Poor misguided Claude. Somehow, despite clear warnings from Enid’s father and Enid’s own clear statement that she doesn’t feel well-suited to marriage, he’s convinced her to marry him. And now she’s acting strangely, more interested in the house he’s building than in him, detached from the romance he was expecting. Well, thank goodness marriage is a magic spell that transforms each woman into the wife her husband had always wanted.
Worst of all, of course, is that Claude is just beginning to realize what I could have told him long ago: that Gladys Farmer, the schoolteacher and his childhood friend, was the woman for him. She has always believed in his talent, and she feels it would be a grave tragedy for Claude to live out an empty life as a farmer trudging crops to the station—only with her could he ever have the life he wants. But Claude’s older brother, Bayliss, has his sights set on Gladys, so Claude could never really step in and claim her love, even if she made it clear that she loved him, even if he was not already engaged. There’s a heaviness to this realization—good or bad, with Newland Archer, you didn’t sense that he’d let his marriage to May be an anchor around his neck, but Claude’s innate sense of honor and duty seem to be forming a cage around him. By the end of Book II (there are five “books” to the novel), Claude is, in fact, married to Enid, and he seems resigned to a very cold and loveless life indeed. It’s not clear what Enid’s approach to marriage will be, but I doubt she will forgive Claude easily for convincing her into a union she never truly wanted.
In the background (but coming rapidly to the fore) is the Great War—it is the summer of 1915 by the time Claude marries Enid. There’s something really fascinating about watching the news of the war spread: Mrs. Wheeler dragging a map of Europe out of the attic into the sitting room, where she can study it as she reads the daily papers, asking Claude to read aloud from encyclopedia articles about French towns. Ernest Havel explaining painfully to Claude why the soldiers in the Austrian army have no real choice in the matter…that they must fight or face persecution and violence. Cather’s uneven here. Sometimes her characters are too knowing. They see the war too clearly, and speak with too distant a historical eye on the proceedings. It’s a bit reminiscent of Ernest Poole in those moments (see my notes on His Family for more). But as often, if not more often, I think she retains her strengths: she places the war in very real Nebraska terms, and it’s complicated. Claude and his mother have to reconcile what the papers say about Germans with their German friends—people like the Erlichs—who bear no resemblance to the “Huns” who apparently aim at devouring Europe. War means fear and death, but also prosperity: Mr. Wheeler has never worked so hard to plant so much wheat, knowing that the prices for grain will go sky high due to the war. And underneath everything, the war looks eerily like the manifestation of what she positions herself against—the elevation of machine over humanity, the march of industrial “progress” slowly crushing the life out of the world. You don’t have to agree with Cather to find this a powerful theme.

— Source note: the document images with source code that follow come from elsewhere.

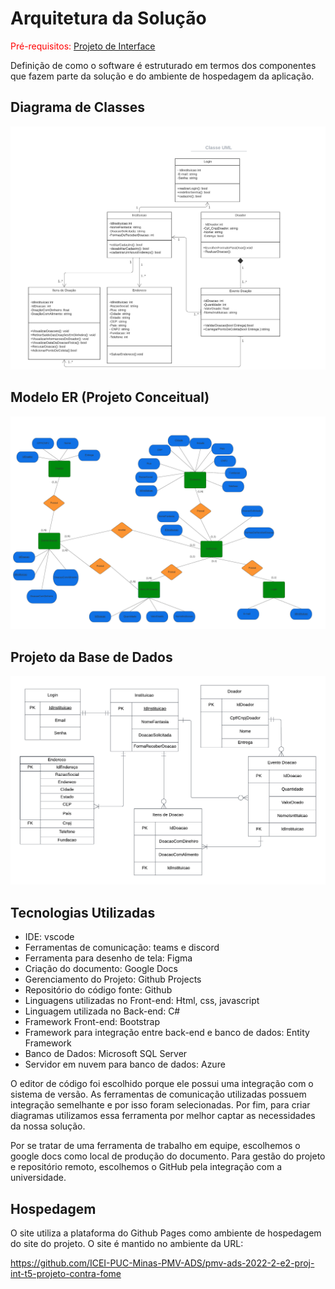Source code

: # Arquitetura da Solução

<span style="color:red">Pré-requisitos: <a href="3-Projeto de Interface.md"> Projeto de Interface</a></span>

Definição de como o software é estruturado em termos dos componentes que fazem parte da solução e do ambiente de hospedagem da aplicação.

## Diagrama de Classes

![diagrama de classe](./img/diagrama-classe.png)

## Modelo ER (Projeto Conceitual)

![modelo er](./img/diagrama-er.png)

## Projeto da Base de Dados

![projeto base de dados](./img/projeto-base-dados.png)

## Tecnologias Utilizadas

- IDE: vscode
- Ferramentas de comunicação: teams e discord
- Ferramenta para desenho de tela: Figma
- Criação do documento: Google Docs
- Gerenciamento do Projeto: Github Projects
- Repositório do código fonte: Github
- Linguagens utilizadas no Front-end: Html, css, javascript
- Linguagem utilizada no Back-end: C#
- Framework Front-end: Bootstrap
- Framework para integração entre back-end e banco de dados: Entity Framework
- Banco de Dados: Microsoft SQL Server
- Servidor em nuvem para banco de dados: Azure 

O editor de código foi escolhido porque ele possui uma integração com o sistema de versão. As ferramentas de comunicação utilizadas possuem integração semelhante e por isso foram selecionadas. Por fim, para criar diagramas utilizamos essa ferramenta por melhor captar as necessidades da nossa solução.

Por se tratar de uma ferramenta de trabalho em equipe, escolhemos o google docs como local de produção do documento. Para gestão do projeto e repositório remoto, escolhemos o GitHub pela integração com a universidade.

## Hospedagem

O site utiliza a plataforma do Github Pages como ambiente de hospedagem do site do projeto. O site é mantido no ambiente da URL:

https://github.com/ICEI-PUC-Minas-PMV-ADS/pmv-ads-2022-2-e2-proj-int-t5-projeto-contra-fome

And because I continue to really enjoy Cather’s clear and serious tone, I’ll include another short passage from this section, in which Claude and his mother have just discussed what it means that the government of France has fled south out of Paris:
“It was curious, he reflected, lying wide awake in the dark: four days ago the seat of government had been moved to Bordeaux,—with the effect that Paris seemed suddenly to have become the capital, not of France, but of the world! He knew he was not the only farmer boy who wished himself tonight beside the Marne. … One’s manners wouldn’t matter on the Marne tonight, the night of the eighth of September, 1914. There was nothing on earth he would so gladly be as an atom in that wall of flesh and blood that rose and melted and rose again before the city which had meant so much through all the centuries—but had never meant so much before. Its name had come to have the purity of an abstract idea. In great sleepy continents, in land-locked harvest towns, in the little islands of the sea, for four days men watched that name as they might stand out at night to watch a comet, or to see a star fall.”